At present, in natural language processing technology, Chinese processing technology lags far behind Western processing technology. Many Western processing methods cannot be directly translated into Chinese. It is adopted because Chinese must have the process of word segmentation. Chinese word segmentation is the basis for other Chinese information processing, and search engines are just an application of Chinese word segmentation. Others, such as machine translation (MT), speech synthesis, automatic classification, automatic summarization, automatic proofreading, etc., all require the use of word segmentation. Because Chinese requires word segmentation, it may affect some research, but it also brings opportunities to some companies, because if foreign computer processing technology wants to enter the Chinese market, it must first solve the problem of Chinese word segmentation. In terms of Chinese research, the Chinese have very obvious advantages compared to foreigners.

Word segmentation accuracy is very important to search engines, but if the word segmentation speed is too slow, no matter how high the accuracy is, it will not be usable for search engines because search engines need to process hundreds of millions of words.

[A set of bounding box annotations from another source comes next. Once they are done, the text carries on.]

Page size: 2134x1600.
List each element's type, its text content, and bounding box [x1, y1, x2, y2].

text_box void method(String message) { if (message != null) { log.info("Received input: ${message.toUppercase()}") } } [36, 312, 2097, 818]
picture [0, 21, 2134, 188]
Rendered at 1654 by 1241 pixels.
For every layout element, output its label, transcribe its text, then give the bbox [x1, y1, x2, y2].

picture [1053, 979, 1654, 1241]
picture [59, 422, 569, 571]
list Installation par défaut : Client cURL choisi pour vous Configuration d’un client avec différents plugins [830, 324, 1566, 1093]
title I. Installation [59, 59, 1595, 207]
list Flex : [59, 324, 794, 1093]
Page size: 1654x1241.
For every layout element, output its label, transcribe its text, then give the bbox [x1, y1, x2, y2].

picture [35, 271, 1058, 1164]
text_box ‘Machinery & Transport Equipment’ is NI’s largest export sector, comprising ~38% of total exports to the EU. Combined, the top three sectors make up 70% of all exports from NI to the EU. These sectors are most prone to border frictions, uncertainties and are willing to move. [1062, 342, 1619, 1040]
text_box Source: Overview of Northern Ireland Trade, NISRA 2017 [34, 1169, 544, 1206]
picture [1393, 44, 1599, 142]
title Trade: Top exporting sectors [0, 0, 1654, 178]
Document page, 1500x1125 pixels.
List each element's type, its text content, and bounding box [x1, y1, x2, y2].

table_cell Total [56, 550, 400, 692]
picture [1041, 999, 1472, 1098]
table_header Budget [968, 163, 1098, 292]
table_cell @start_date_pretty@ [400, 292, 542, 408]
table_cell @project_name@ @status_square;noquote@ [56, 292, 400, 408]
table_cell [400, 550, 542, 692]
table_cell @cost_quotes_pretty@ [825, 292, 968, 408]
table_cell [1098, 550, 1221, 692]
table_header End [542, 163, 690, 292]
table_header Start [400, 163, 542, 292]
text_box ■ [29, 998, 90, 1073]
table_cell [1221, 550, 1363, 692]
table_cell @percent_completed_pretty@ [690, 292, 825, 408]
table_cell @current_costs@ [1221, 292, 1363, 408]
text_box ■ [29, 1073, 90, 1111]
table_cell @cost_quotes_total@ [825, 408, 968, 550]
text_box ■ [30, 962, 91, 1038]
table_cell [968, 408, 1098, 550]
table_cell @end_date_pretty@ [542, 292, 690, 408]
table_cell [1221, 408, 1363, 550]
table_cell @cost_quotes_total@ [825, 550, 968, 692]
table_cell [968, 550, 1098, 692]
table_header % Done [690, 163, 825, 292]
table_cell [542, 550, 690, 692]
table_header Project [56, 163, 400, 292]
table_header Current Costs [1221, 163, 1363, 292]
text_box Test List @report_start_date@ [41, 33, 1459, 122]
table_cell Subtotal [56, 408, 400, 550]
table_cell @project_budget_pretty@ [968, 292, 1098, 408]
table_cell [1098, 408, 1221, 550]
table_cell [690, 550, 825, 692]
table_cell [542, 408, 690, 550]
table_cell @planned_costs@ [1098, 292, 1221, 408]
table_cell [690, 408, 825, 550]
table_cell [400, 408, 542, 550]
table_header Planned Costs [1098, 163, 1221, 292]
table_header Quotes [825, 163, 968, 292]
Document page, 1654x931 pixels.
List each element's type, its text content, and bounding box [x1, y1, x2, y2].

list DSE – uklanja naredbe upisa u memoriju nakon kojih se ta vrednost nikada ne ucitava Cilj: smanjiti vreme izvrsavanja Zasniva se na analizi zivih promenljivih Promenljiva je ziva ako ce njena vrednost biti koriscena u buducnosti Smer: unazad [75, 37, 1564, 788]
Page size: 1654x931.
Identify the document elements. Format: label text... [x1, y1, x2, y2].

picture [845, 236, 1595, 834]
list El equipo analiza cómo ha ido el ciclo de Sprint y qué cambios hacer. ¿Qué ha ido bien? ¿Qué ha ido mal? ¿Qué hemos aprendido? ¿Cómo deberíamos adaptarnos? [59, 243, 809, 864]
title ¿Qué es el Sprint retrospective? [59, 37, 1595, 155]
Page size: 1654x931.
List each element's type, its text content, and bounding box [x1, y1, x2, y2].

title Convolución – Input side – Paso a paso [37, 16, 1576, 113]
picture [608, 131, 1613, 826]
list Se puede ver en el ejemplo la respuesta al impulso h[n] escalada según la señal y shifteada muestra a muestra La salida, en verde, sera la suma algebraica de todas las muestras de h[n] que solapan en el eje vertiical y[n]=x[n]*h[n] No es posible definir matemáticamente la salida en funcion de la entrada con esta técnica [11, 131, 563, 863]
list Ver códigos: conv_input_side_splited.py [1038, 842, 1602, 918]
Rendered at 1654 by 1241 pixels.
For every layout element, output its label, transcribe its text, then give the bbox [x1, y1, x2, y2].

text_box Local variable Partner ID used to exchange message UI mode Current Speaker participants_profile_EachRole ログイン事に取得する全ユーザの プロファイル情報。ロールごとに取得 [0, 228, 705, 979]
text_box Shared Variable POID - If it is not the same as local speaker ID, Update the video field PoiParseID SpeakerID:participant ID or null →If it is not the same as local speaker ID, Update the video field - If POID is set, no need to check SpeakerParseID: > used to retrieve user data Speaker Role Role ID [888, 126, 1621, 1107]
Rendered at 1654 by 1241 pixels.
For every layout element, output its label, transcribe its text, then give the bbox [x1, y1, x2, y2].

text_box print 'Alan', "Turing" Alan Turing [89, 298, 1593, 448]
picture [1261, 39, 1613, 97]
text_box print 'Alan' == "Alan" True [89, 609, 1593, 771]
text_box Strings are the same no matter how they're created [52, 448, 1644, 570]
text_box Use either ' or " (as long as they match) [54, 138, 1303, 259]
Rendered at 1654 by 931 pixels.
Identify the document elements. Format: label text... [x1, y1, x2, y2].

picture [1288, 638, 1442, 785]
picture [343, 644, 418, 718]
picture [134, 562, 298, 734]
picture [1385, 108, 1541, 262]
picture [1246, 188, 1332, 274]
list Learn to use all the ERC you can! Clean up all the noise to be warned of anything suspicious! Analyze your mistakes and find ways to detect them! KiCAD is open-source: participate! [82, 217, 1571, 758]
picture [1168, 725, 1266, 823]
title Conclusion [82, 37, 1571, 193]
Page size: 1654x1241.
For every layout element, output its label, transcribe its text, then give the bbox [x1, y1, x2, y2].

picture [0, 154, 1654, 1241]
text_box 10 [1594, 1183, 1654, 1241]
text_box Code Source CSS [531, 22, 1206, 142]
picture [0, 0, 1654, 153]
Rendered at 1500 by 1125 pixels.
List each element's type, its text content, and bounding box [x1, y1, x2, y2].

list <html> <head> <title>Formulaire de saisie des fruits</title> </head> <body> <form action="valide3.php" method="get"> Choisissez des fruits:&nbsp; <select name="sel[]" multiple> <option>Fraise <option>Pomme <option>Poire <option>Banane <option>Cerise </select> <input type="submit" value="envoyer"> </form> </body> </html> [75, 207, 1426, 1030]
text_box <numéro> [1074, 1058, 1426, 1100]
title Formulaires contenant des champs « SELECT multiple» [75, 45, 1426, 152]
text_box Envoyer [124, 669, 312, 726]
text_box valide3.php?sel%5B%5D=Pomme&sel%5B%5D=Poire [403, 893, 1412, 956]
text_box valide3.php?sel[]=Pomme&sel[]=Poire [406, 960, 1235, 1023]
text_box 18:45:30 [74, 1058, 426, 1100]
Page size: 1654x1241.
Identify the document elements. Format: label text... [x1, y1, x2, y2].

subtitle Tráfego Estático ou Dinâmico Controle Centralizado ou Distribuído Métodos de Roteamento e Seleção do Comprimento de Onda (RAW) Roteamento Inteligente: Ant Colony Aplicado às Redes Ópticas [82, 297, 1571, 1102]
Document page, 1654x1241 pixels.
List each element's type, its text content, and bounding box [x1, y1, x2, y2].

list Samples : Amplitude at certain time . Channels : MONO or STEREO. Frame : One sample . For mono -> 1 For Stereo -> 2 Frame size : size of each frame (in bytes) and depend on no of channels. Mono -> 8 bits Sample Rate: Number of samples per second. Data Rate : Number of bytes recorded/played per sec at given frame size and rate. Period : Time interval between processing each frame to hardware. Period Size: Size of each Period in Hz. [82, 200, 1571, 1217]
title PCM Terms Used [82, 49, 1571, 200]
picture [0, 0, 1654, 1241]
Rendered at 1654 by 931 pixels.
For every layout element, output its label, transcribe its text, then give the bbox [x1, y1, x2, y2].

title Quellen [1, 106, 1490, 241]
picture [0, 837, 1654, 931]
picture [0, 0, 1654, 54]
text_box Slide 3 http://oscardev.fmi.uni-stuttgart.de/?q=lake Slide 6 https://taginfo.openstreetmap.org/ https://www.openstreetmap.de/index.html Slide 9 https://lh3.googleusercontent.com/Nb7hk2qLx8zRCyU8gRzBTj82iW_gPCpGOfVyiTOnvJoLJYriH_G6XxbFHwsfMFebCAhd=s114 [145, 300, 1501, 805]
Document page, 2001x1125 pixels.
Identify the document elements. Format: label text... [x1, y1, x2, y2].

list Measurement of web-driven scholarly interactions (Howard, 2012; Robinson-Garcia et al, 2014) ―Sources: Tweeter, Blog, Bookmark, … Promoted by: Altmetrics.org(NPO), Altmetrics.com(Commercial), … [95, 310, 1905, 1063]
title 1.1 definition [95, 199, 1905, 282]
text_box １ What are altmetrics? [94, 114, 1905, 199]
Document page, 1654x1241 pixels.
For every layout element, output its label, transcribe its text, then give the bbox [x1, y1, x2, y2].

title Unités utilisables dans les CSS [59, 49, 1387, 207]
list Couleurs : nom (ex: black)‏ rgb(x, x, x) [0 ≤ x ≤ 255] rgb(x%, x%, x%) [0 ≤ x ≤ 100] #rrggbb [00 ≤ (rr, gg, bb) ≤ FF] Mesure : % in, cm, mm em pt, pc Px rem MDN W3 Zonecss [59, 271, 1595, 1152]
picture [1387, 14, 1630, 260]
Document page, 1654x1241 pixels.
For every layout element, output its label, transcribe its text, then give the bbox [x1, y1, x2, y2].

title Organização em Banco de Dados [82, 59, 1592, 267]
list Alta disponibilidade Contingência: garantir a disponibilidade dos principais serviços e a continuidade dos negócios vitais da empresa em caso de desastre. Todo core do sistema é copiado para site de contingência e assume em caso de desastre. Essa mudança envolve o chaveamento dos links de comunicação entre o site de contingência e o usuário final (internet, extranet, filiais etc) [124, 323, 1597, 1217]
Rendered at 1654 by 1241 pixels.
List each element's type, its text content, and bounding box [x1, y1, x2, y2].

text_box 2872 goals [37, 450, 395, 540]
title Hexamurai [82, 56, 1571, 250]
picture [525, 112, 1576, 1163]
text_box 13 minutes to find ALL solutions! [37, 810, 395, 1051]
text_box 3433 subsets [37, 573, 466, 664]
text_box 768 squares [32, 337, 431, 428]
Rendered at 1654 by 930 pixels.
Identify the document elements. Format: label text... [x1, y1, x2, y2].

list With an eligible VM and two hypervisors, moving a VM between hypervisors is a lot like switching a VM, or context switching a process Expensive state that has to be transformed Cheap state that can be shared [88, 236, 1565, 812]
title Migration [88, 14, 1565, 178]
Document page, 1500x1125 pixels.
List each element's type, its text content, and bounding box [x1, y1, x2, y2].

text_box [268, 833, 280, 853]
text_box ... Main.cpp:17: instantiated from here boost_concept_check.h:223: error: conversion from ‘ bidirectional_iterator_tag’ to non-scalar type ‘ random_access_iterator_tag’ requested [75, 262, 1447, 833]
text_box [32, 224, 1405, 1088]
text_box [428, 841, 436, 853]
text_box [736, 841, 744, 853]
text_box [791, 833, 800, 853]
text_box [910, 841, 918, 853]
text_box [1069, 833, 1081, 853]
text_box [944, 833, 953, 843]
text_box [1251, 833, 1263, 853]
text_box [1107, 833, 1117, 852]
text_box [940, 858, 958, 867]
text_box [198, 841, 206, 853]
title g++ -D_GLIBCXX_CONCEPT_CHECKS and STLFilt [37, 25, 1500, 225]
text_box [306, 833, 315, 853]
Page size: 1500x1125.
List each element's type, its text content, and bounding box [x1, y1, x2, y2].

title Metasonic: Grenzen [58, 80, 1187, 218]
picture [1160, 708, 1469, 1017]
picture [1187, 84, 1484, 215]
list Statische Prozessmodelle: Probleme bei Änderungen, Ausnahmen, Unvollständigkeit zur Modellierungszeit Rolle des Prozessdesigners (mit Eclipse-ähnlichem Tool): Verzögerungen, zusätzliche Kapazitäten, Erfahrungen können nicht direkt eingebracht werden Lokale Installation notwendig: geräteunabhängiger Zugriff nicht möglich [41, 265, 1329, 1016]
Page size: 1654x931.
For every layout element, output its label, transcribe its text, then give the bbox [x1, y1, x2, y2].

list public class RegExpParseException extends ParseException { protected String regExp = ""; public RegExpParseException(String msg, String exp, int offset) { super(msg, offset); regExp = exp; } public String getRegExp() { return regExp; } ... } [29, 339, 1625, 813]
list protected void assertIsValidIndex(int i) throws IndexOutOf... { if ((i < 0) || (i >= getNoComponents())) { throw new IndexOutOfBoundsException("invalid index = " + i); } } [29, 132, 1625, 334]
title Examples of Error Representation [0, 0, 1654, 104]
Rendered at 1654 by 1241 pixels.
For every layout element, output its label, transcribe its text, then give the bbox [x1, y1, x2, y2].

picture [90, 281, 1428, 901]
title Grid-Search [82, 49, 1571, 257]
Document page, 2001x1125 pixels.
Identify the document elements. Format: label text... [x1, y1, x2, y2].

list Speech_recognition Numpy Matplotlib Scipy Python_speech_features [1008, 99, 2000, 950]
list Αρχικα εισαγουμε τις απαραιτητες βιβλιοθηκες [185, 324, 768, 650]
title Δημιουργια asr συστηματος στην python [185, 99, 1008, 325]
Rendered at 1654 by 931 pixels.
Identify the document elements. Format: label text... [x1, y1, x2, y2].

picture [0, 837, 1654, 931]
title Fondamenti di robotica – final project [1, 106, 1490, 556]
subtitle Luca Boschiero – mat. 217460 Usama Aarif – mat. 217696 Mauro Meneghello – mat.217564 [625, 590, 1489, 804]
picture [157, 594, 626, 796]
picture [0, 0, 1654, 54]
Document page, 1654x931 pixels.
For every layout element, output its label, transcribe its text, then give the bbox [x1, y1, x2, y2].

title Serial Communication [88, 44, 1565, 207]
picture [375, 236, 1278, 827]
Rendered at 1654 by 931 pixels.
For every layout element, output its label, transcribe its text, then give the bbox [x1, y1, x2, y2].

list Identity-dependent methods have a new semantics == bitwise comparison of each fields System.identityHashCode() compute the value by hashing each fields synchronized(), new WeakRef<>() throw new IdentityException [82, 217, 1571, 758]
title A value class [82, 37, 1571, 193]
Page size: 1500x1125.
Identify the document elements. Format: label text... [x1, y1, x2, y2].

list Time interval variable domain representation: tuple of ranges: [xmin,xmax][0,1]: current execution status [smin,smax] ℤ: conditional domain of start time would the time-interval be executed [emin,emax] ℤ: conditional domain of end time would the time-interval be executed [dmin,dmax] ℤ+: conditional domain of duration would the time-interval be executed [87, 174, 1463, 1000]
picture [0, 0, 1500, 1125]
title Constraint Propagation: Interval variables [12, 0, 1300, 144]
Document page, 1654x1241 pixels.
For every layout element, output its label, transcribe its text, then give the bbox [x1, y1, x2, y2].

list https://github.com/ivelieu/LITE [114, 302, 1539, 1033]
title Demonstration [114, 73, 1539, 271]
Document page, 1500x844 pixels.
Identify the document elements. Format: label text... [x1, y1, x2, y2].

For web pages, if word segmentation takes too long, it will seriously affect the speed of search engine content update. Therefore, for search engines, both the accuracy and speed of word segmentation need to meet very high requirements.

At present, most of the people who study Chinese word segmentation are scientific research institutions. Tsinghua University, Peking University, Harbin Institute of Technology, Chinese Academy of Sciences, Beijing Language Institute, Northeastern University, IBM Research, Microsoft China Research, etc. all have their own research teams. However, there are commercial companies that really specialize in Chinese word segmentation. The company has almost nothing left except massive technology.